### Activity
Once you reach the line containing "plush toy: present", return it and every line after it exactly, through the end of the records below, with no pictures.
(Provided information Opens)
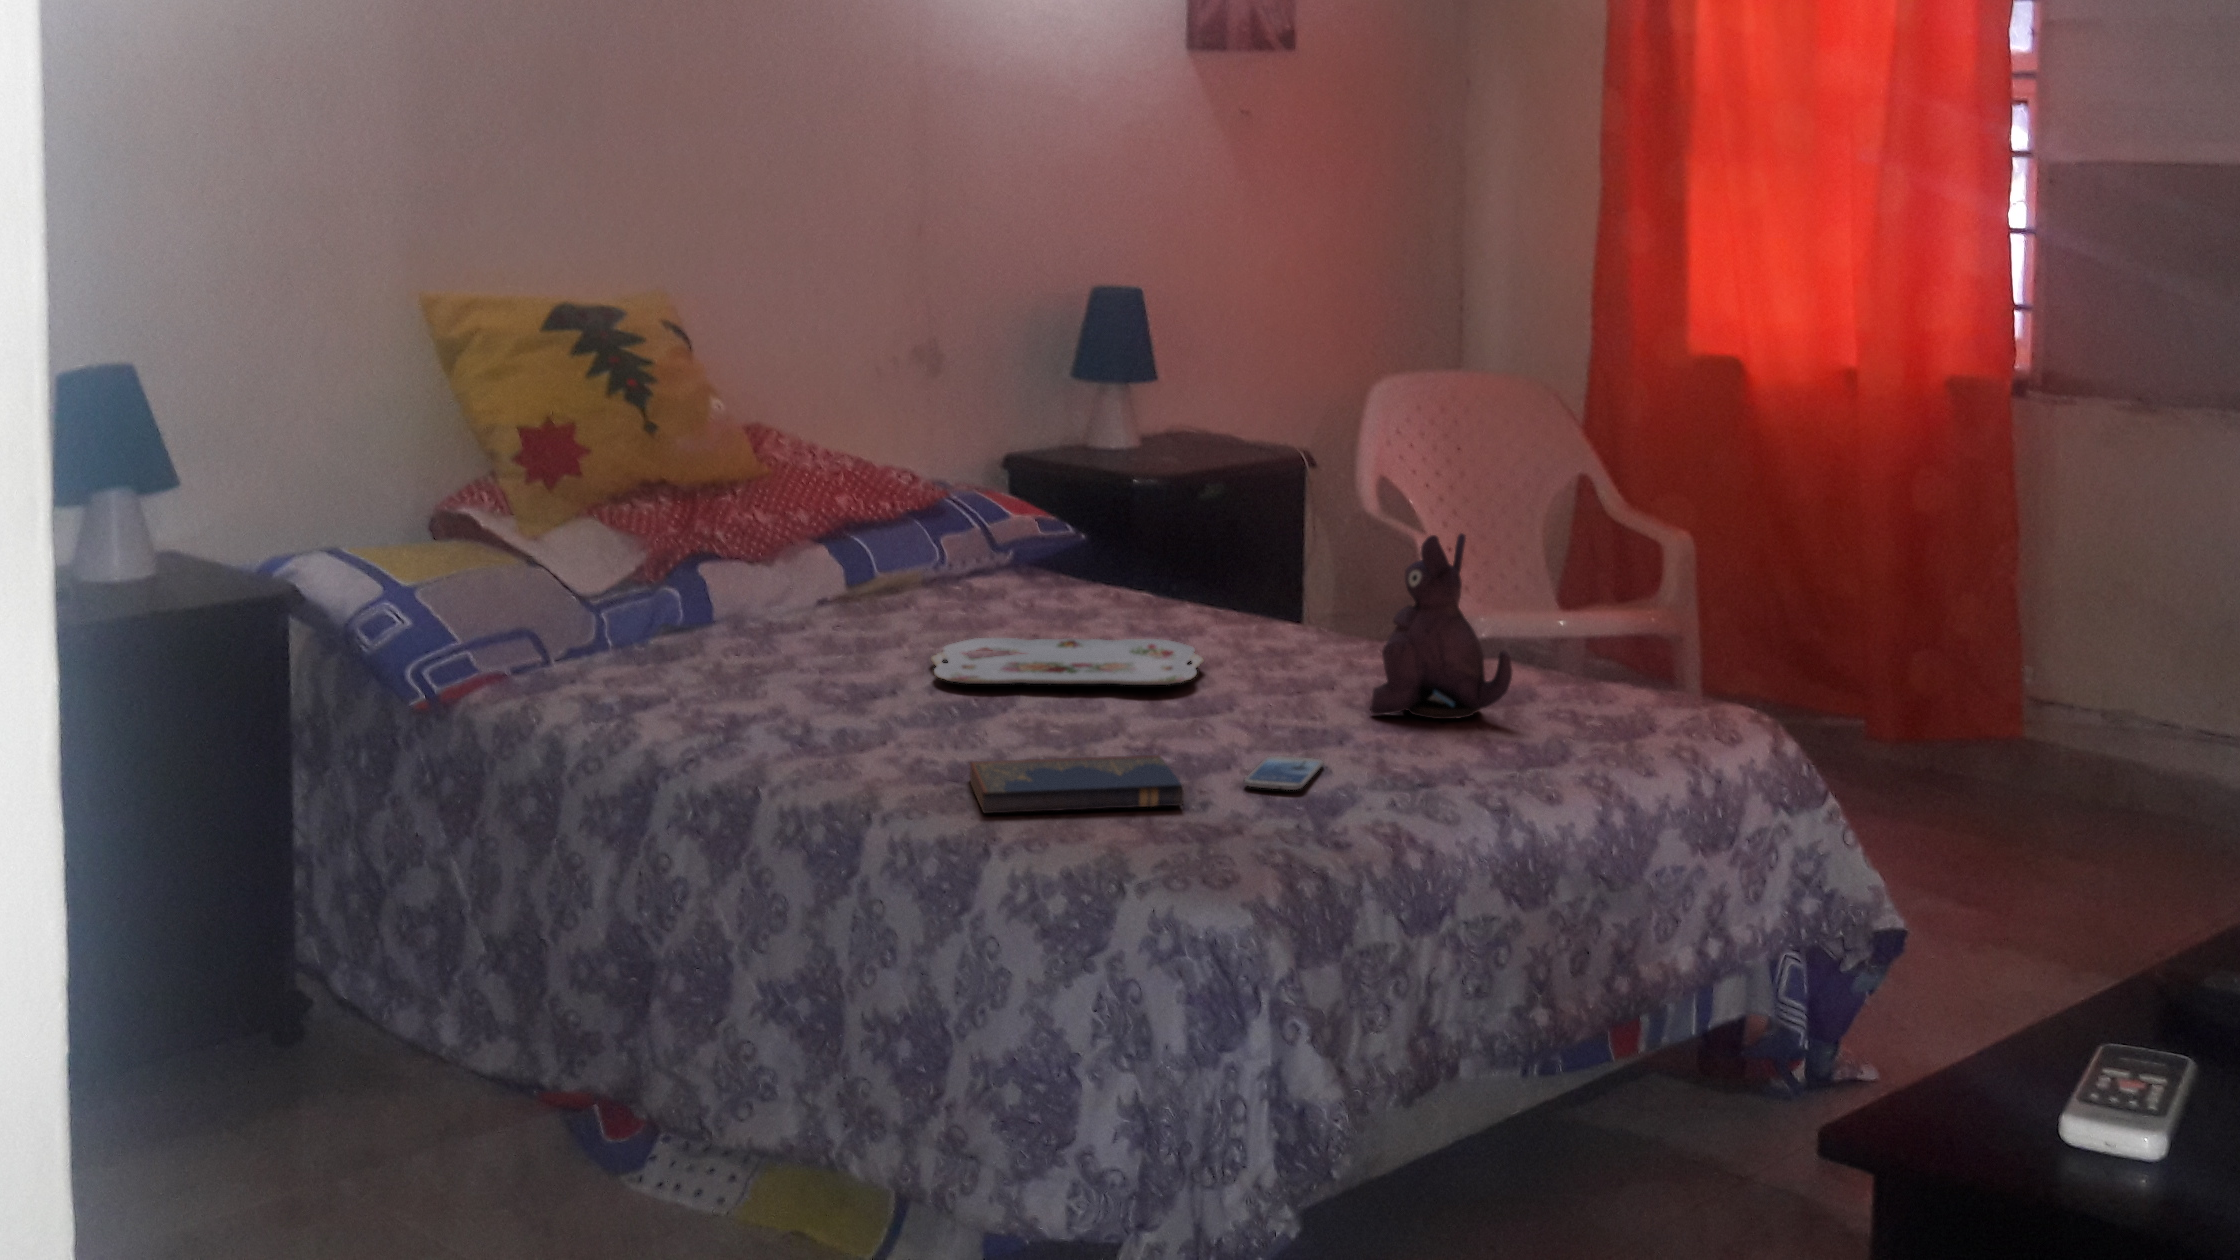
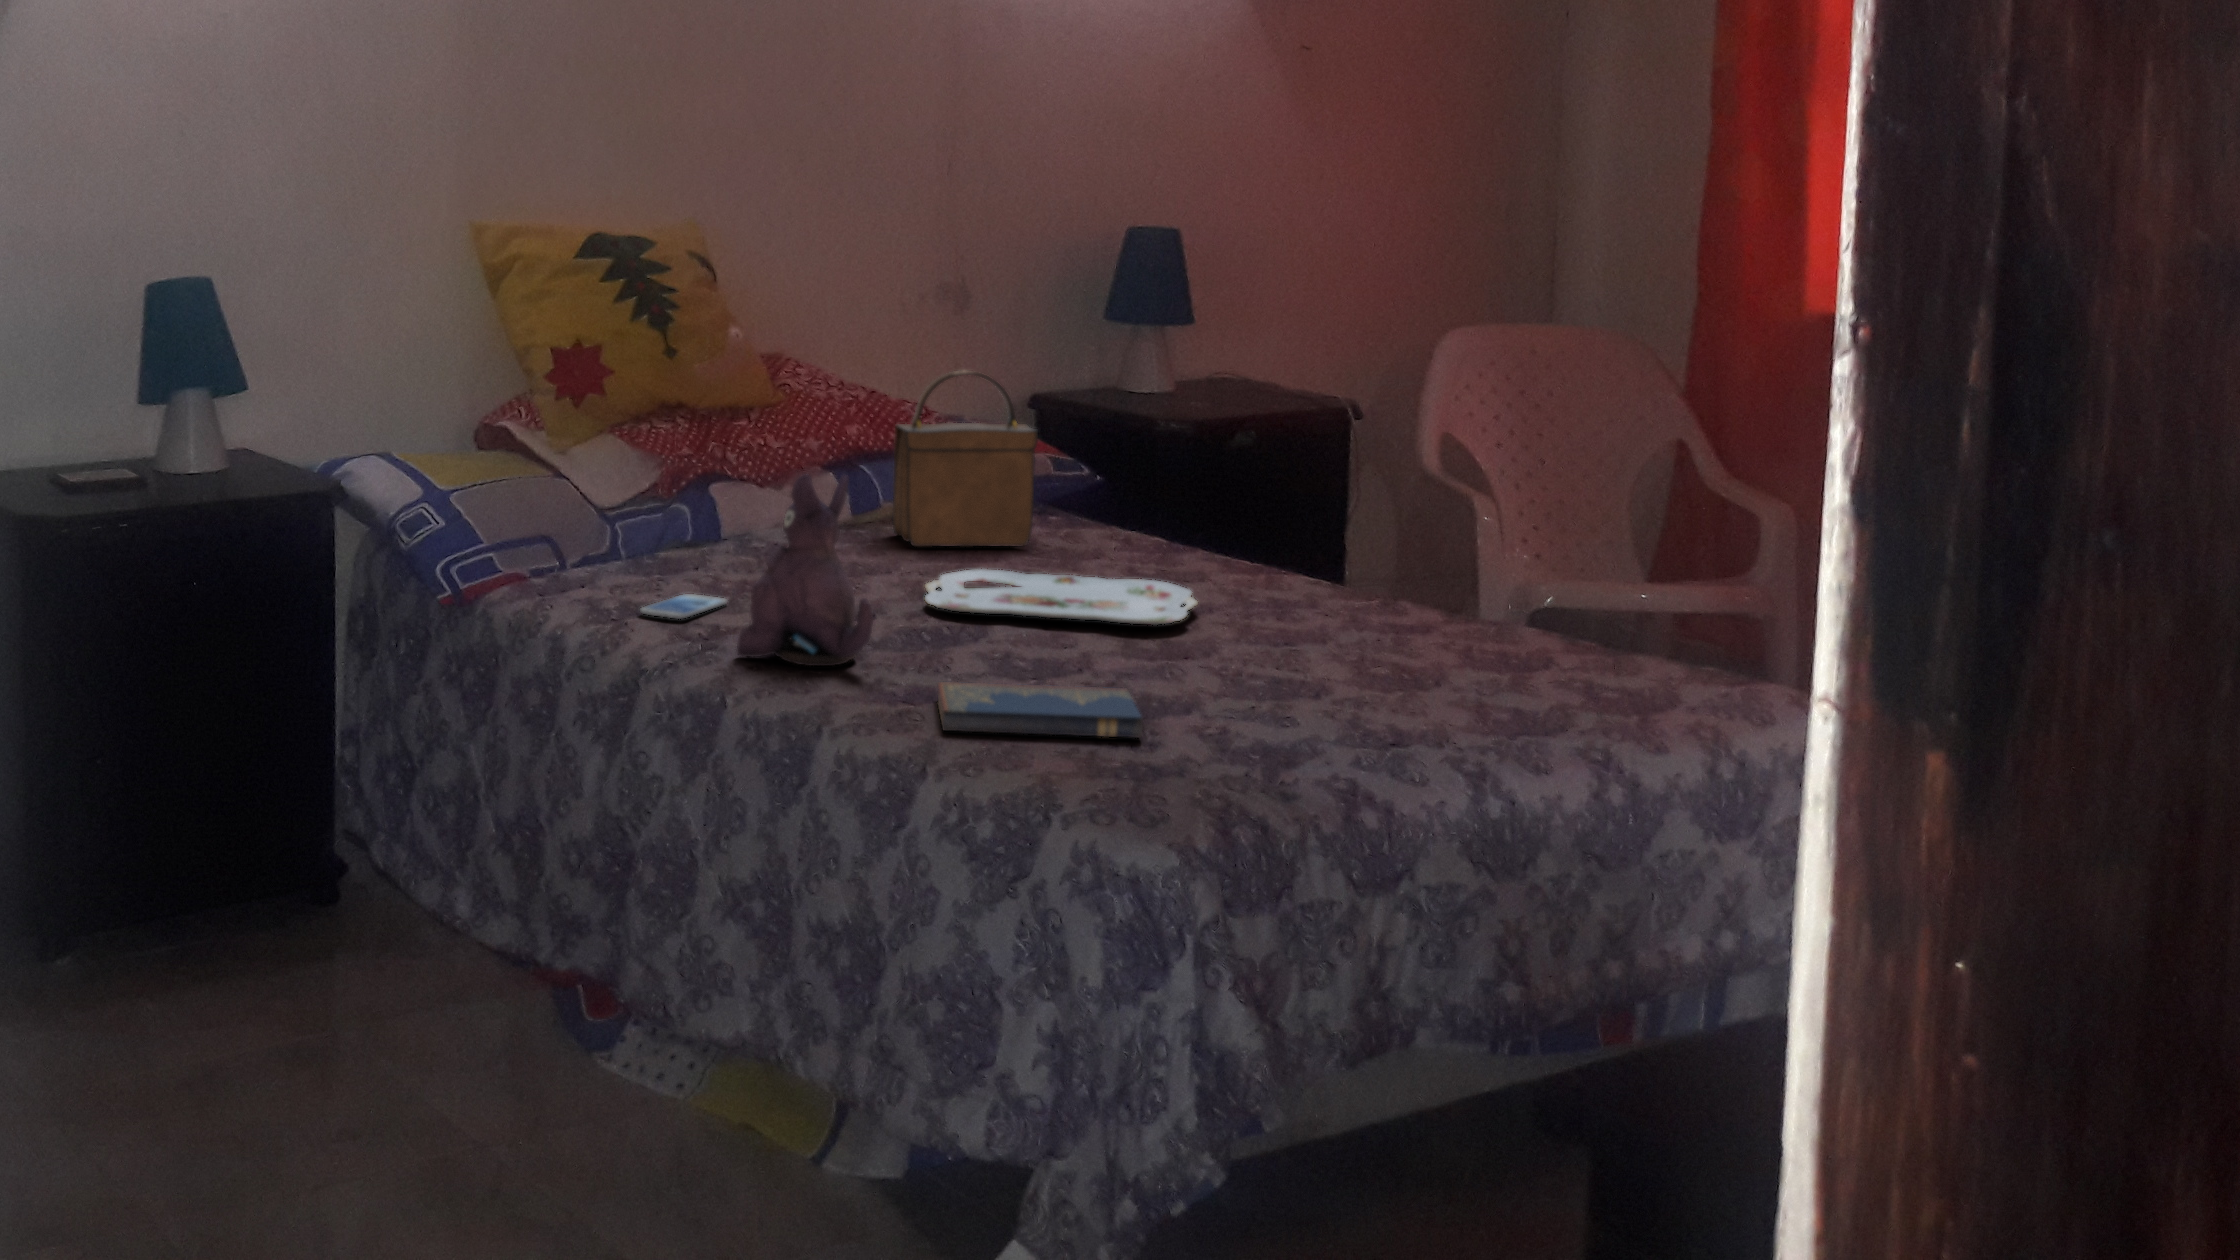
handbag: none [884,436,1029,618] -> present [893,371,1038,547]
plush toy: present [1370,533,1512,719] -> present [737,474,873,666]
smartphone: present [1244,756,1323,790] -> present [640,594,727,618]

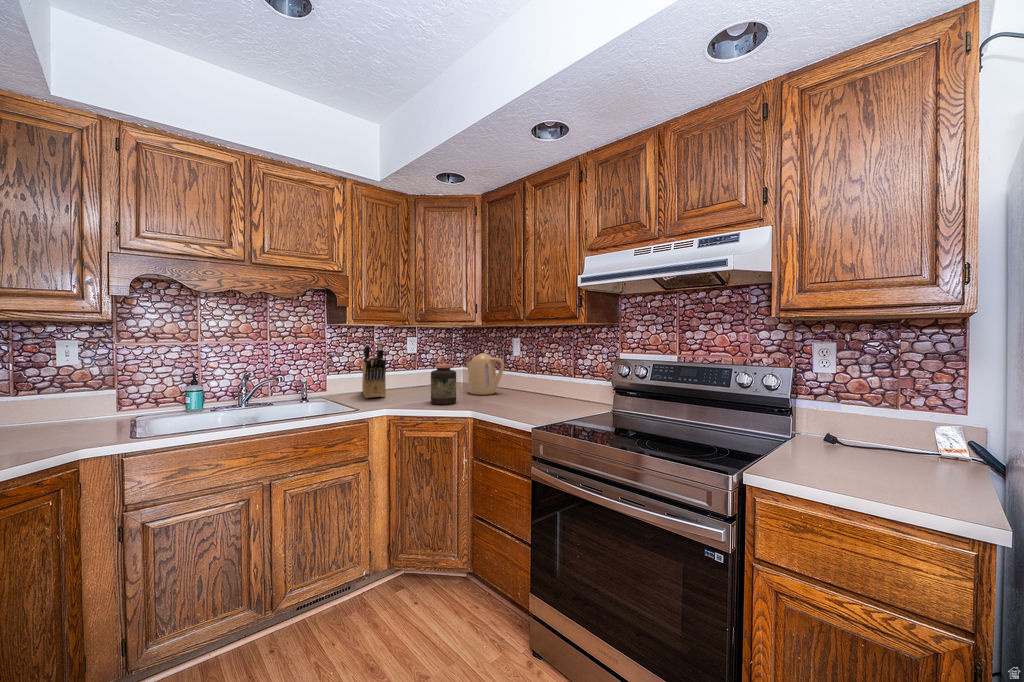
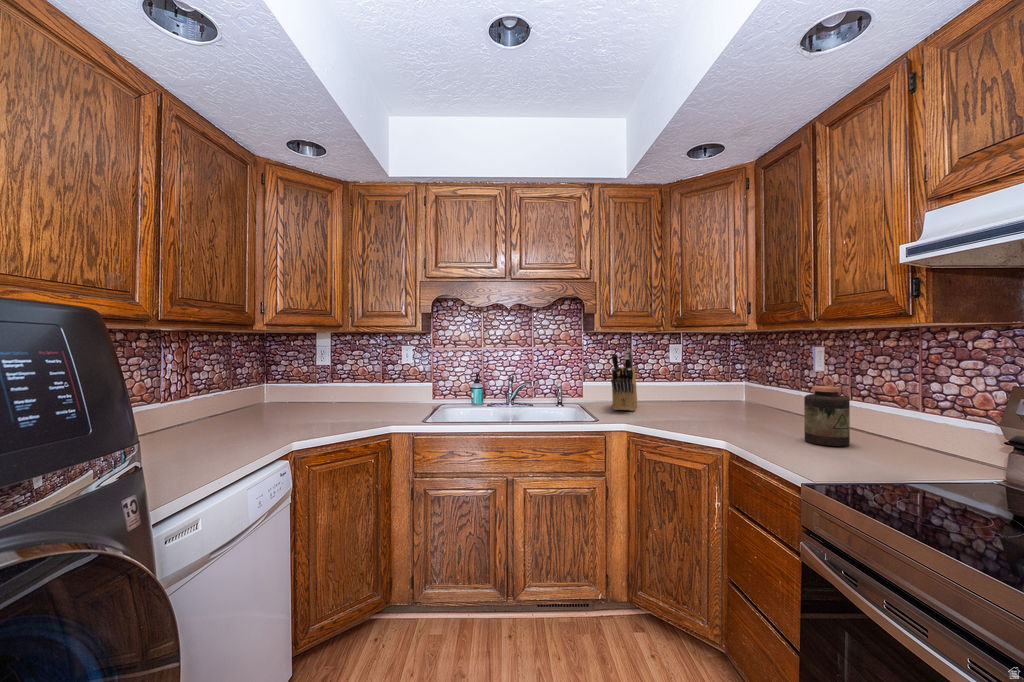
kettle: present [465,353,504,395] -> none [737,367,793,422]
jar: present [431,364,456,405] -> present [804,386,850,446]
(Provided information Closes)
### Response box
plush toy: present [1370,533,1512,719] -> present [737,474,873,666]
smartphone: present [1244,756,1323,790] -> present [640,594,727,618]

kettle: present [465,353,504,395] -> none [737,367,793,422]
jar: present [431,364,456,405] -> present [804,386,850,446]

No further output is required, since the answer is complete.